## EXERCISE REQUIREMENTS:
Return all of the data that follows precisely, leaving every image out.

## SOURCE MATERIAL:
☆ ☆ ☆ ☆ ☆

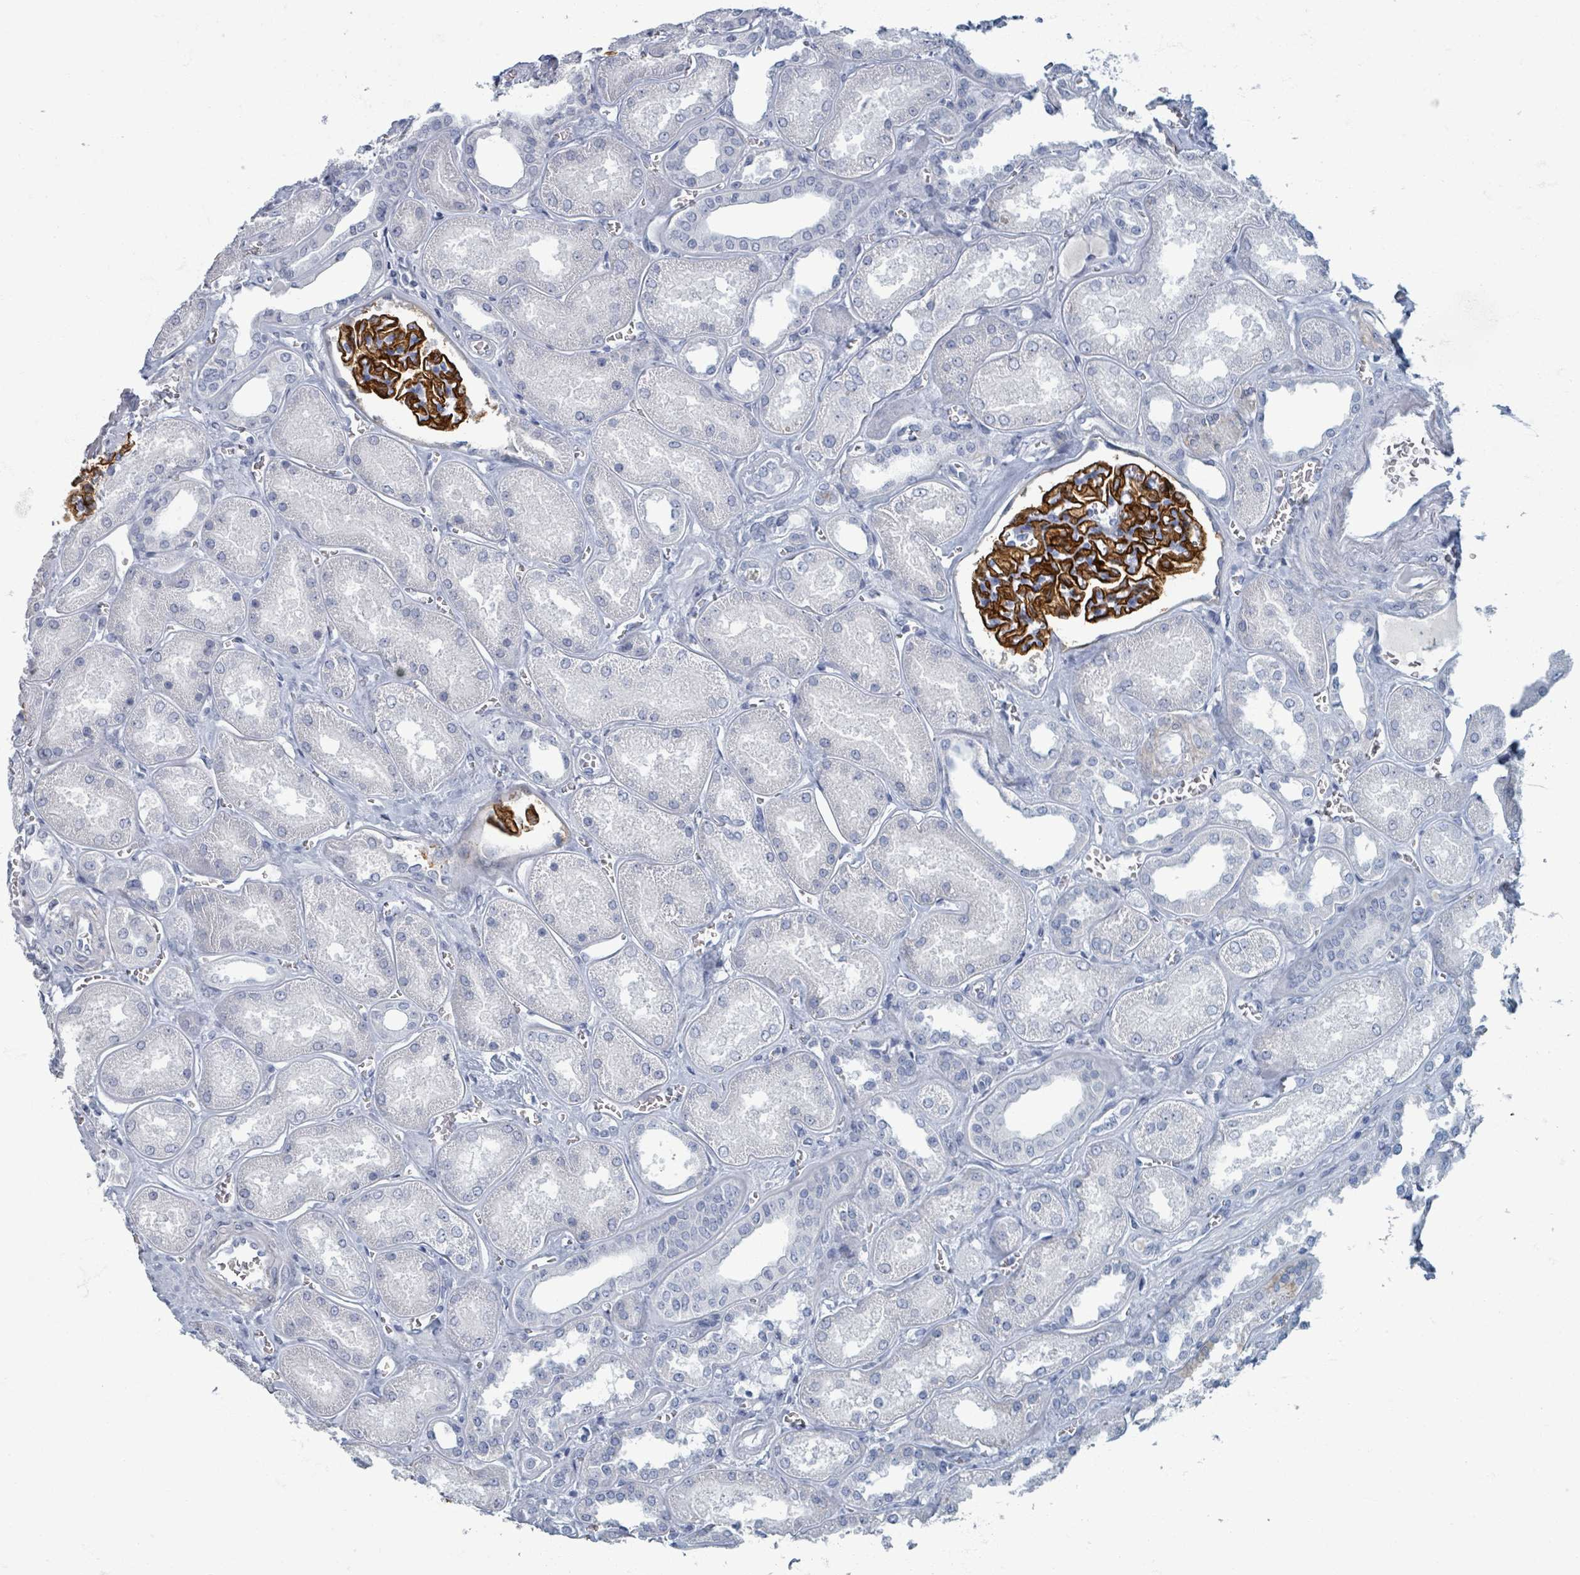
{"staining": {"intensity": "strong", "quantity": ">75%", "location": "cytoplasmic/membranous"}, "tissue": "kidney", "cell_type": "Cells in glomeruli", "image_type": "normal", "snomed": [{"axis": "morphology", "description": "Normal tissue, NOS"}, {"axis": "morphology", "description": "Adenocarcinoma, NOS"}, {"axis": "topography", "description": "Kidney"}], "caption": "Immunohistochemistry (IHC) of benign kidney exhibits high levels of strong cytoplasmic/membranous staining in approximately >75% of cells in glomeruli.", "gene": "TAS2R1", "patient": {"sex": "female", "age": 68}}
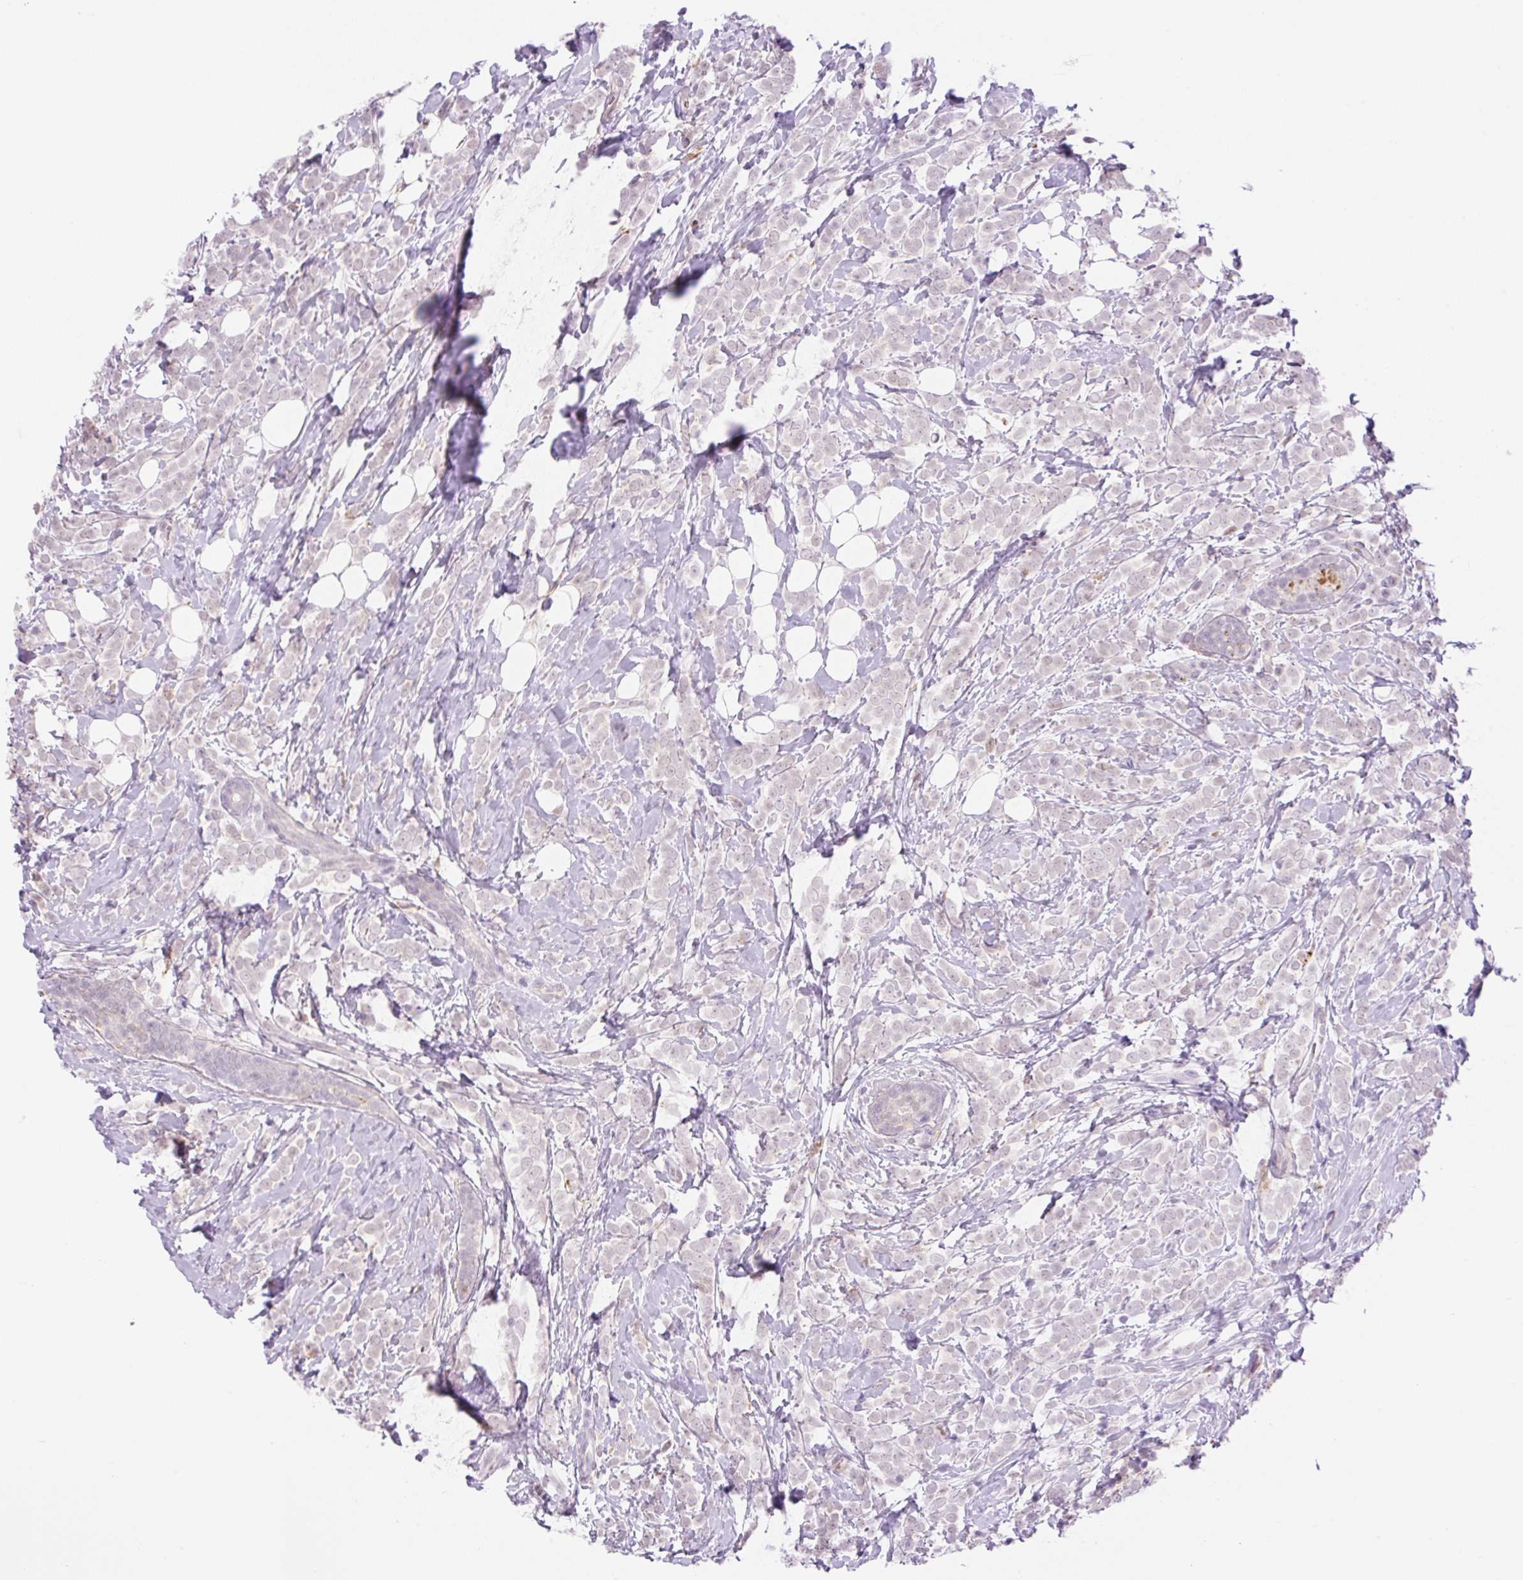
{"staining": {"intensity": "negative", "quantity": "none", "location": "none"}, "tissue": "breast cancer", "cell_type": "Tumor cells", "image_type": "cancer", "snomed": [{"axis": "morphology", "description": "Lobular carcinoma"}, {"axis": "topography", "description": "Breast"}], "caption": "This is an IHC image of human lobular carcinoma (breast). There is no staining in tumor cells.", "gene": "PALM3", "patient": {"sex": "female", "age": 49}}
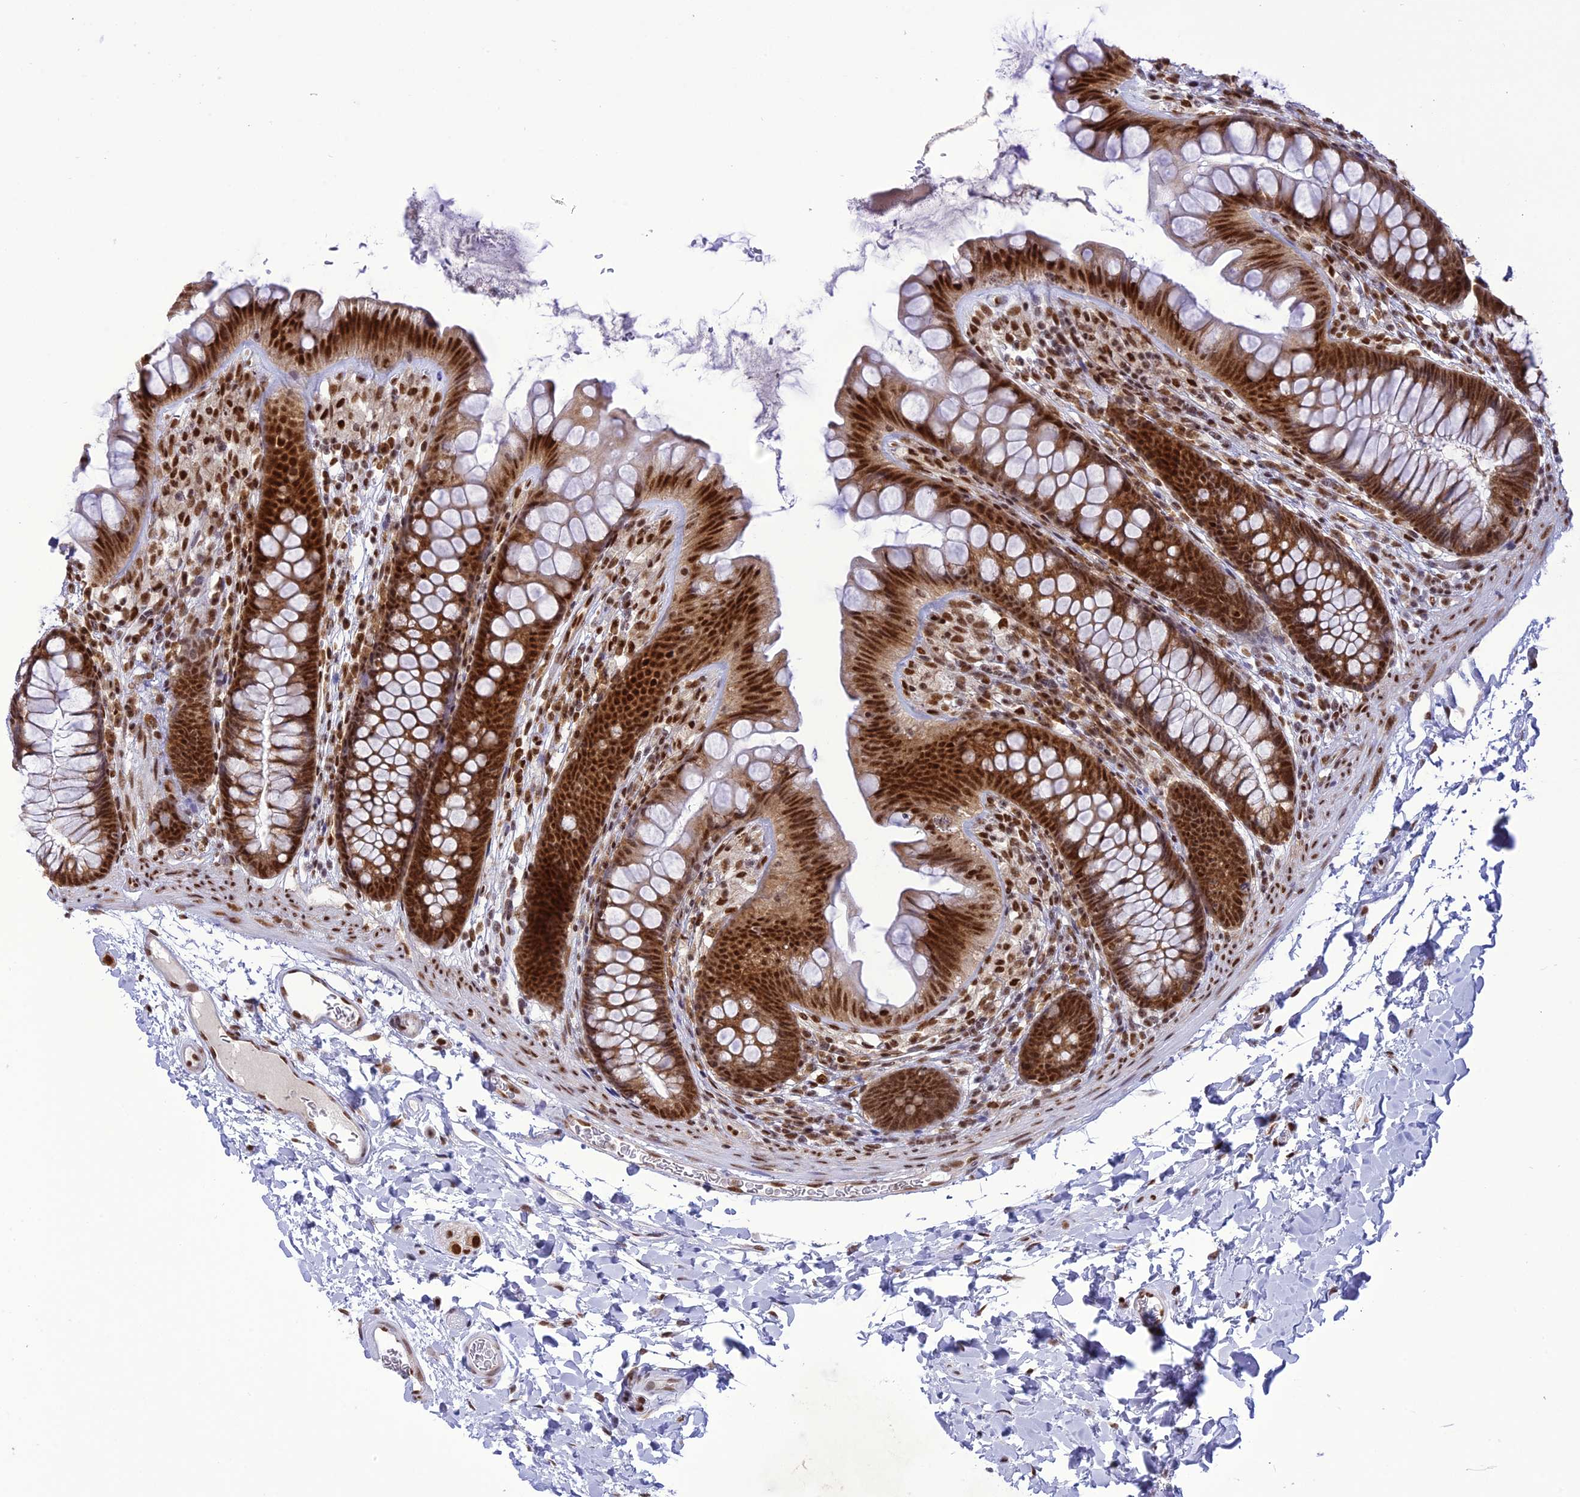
{"staining": {"intensity": "strong", "quantity": ">75%", "location": "nuclear"}, "tissue": "colon", "cell_type": "Endothelial cells", "image_type": "normal", "snomed": [{"axis": "morphology", "description": "Normal tissue, NOS"}, {"axis": "topography", "description": "Colon"}], "caption": "The histopathology image displays immunohistochemical staining of normal colon. There is strong nuclear staining is appreciated in about >75% of endothelial cells. The staining is performed using DAB (3,3'-diaminobenzidine) brown chromogen to label protein expression. The nuclei are counter-stained blue using hematoxylin.", "gene": "DDX1", "patient": {"sex": "female", "age": 62}}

☆ ☆ ☆ ☆ ☆

## RESPONSE TO THIS TASK:
{"staining": {"intensity": "strong", "quantity": ">75%", "location": "cytoplasmic/membranous"}, "tissue": "kidney", "cell_type": "Cells in glomeruli", "image_type": "normal", "snomed": [{"axis": "morphology", "description": "Normal tissue, NOS"}, {"axis": "morphology", "description": "Adenocarcinoma, NOS"}, {"axis": "topography", "description": "Kidney"}], "caption": "Immunohistochemistry (IHC) of benign kidney exhibits high levels of strong cytoplasmic/membranous staining in approximately >75% of cells in glomeruli.", "gene": "TAS2R1", "patient": {"sex": "female", "age": 68}}
{"staining": {"intensity": "negative", "quantity": "none", "location": "none"}, "tissue": "breast cancer", "cell_type": "Tumor cells", "image_type": "cancer", "snomed": [{"axis": "morphology", "description": "Lobular carcinoma"}, {"axis": "topography", "description": "Breast"}], "caption": "This is an IHC image of human lobular carcinoma (breast). There is no staining in tumor cells.", "gene": "PALM3", "patient": {"sex": "female", "age": 49}}
{"staining": {"intensity": "strong", "quantity": ">75%", "location": "nuclear"}, "tissue": "colon", "cell_type": "Endothelial cells", "image_type": "normal", "snomed": [{"axis": "morphology", "description": "Normal tissue, NOS"}, {"axis": "topography", "description": "Colon"}], "caption": "The histopathology image displays immunohistochemical staining of normal colon. There is strong nuclear staining is appreciated in about >75% of endothelial cells. The staining is performed using DAB (3,3'-diaminobenzidine) brown chromogen to label protein expression. The nuclei are counter-stained blue using hematoxylin.", "gene": "DDX1", "patient": {"sex": "female", "age": 62}}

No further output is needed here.